Work order: Lines from the beginning of the data through the line containing "bowl: present [367,412,560,507]" are to be copied exactly, with no other line included.

Household object change records:
○ ○ ○

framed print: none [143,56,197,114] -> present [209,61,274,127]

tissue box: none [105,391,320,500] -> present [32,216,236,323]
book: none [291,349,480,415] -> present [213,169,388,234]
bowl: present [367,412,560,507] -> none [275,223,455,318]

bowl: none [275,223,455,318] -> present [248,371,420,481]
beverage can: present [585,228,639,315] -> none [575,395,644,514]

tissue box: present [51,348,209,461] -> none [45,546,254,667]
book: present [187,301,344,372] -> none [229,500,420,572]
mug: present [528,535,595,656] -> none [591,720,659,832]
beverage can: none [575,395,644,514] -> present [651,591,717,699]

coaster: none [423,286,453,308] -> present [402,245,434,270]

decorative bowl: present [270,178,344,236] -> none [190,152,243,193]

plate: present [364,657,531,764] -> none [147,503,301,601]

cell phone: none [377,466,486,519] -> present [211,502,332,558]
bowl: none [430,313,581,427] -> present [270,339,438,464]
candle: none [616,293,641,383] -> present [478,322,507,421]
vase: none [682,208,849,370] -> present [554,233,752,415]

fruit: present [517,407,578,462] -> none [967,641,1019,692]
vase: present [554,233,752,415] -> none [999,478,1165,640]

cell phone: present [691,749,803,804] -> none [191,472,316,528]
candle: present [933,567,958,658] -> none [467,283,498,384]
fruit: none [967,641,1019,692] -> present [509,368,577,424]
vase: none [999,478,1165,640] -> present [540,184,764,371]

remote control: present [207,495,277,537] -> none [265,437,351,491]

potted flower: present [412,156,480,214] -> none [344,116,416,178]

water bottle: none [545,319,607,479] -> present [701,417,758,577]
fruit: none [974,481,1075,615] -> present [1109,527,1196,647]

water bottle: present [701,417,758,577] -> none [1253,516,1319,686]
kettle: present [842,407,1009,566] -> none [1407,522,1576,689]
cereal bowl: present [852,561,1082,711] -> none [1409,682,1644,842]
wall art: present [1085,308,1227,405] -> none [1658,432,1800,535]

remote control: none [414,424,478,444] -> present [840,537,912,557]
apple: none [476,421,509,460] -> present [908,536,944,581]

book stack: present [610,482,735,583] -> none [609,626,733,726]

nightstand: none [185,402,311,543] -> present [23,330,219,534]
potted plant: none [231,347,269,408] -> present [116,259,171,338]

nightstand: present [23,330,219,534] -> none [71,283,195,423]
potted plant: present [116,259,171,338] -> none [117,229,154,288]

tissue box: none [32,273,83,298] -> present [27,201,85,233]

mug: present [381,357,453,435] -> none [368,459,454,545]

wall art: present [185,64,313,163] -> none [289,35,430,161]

○ ○ ○

Written answer:
framed print: none [143,56,197,114] -> present [209,61,274,127]

tissue box: none [105,391,320,500] -> present [32,216,236,323]
book: none [291,349,480,415] -> present [213,169,388,234]
bowl: present [367,412,560,507] -> none [275,223,455,318]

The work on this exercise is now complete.